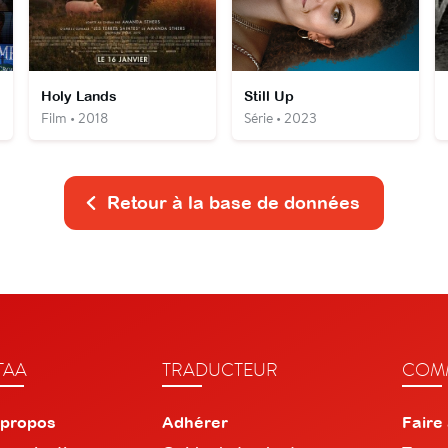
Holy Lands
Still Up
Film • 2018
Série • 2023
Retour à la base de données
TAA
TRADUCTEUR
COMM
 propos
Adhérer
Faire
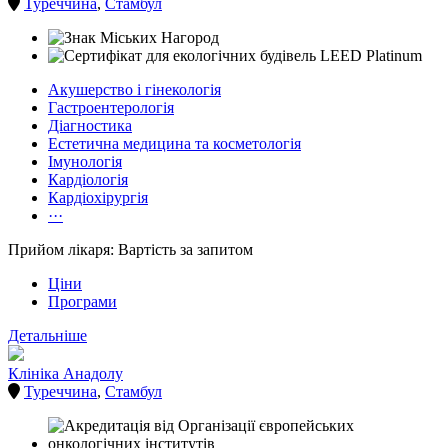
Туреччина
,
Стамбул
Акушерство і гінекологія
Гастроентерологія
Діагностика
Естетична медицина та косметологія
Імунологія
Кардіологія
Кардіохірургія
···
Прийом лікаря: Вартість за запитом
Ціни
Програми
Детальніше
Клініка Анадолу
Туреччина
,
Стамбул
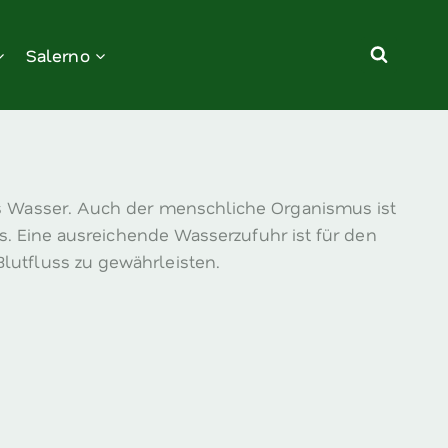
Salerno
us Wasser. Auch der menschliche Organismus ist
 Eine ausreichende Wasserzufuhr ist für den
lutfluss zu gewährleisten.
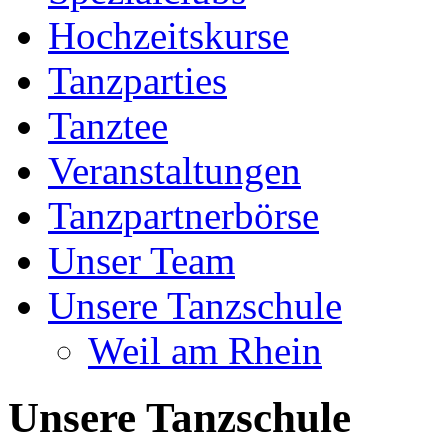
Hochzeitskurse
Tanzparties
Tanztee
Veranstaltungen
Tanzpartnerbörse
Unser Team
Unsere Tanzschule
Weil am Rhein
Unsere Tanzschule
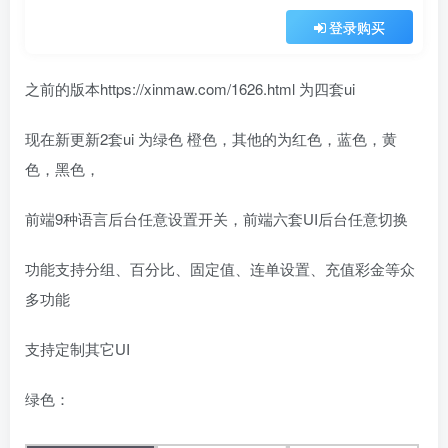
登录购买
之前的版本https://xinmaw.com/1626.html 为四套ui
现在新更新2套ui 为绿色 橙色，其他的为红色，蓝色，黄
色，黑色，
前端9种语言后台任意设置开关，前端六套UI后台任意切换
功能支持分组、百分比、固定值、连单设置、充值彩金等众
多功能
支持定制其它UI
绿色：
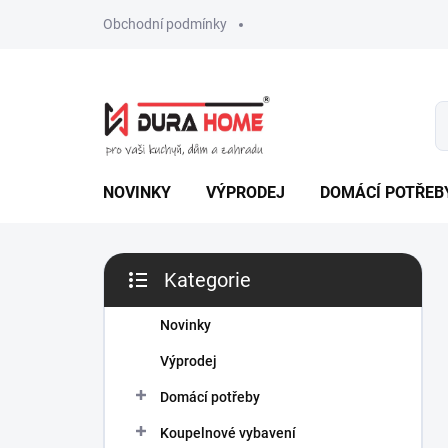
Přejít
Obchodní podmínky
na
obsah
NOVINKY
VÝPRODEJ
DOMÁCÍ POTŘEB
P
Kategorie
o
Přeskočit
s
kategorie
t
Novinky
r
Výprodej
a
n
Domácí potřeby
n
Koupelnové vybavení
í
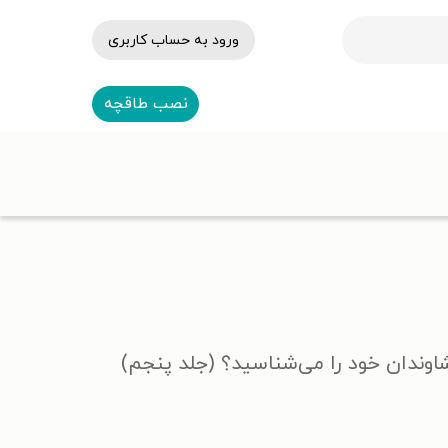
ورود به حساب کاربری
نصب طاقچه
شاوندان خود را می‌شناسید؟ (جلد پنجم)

=====

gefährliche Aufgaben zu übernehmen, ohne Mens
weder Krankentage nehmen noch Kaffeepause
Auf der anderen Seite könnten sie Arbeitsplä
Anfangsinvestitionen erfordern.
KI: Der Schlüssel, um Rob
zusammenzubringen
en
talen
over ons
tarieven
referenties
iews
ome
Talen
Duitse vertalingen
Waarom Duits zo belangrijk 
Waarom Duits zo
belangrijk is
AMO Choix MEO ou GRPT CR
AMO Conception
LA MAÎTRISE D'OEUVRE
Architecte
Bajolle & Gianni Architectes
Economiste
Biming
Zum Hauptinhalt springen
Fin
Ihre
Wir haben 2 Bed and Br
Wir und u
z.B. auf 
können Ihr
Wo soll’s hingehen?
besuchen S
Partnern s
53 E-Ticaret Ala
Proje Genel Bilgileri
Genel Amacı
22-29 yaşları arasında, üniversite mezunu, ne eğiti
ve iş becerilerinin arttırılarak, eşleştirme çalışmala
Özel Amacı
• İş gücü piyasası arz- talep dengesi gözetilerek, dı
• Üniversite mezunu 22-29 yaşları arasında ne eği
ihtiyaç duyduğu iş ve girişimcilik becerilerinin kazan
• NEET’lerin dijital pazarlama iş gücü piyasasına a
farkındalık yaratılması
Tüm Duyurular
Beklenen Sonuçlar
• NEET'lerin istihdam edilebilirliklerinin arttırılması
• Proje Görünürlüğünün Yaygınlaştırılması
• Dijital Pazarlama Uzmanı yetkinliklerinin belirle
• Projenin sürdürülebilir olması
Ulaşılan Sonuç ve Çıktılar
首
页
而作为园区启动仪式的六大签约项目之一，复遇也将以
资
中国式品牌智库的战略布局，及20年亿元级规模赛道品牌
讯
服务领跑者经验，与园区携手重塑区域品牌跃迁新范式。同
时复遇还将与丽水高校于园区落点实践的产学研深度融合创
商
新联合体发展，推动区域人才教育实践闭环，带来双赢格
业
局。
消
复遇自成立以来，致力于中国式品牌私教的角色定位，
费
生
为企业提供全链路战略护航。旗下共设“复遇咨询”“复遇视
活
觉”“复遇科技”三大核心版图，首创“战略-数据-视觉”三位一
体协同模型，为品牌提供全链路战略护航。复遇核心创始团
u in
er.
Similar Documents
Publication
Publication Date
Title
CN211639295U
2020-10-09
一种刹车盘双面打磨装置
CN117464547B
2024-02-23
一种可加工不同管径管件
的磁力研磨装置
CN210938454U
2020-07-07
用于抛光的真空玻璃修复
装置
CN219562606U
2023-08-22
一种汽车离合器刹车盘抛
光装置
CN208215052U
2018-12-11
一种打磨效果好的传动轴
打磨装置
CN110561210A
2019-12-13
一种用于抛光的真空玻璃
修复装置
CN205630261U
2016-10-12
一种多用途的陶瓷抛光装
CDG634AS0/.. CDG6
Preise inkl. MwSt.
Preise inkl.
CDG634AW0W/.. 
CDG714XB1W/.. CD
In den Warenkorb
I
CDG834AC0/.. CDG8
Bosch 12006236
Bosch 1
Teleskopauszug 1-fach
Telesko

=====

- **ASSIGNMENT**:
Format the lines from the one containing "ورود به حساب کاربری" to the one containing "شاوندان خود را می‌شناسید؟ (جلد پنجم)", inclusive, as a JSON list of strings with one string per line and any blank lines omitted.

- **ANSWER SPACE**:
[
  "ورود به حساب کاربری",
  "نصب طاقچه",
  "شاوندان خود را می‌شناسید؟ (جلد پنجم)"
]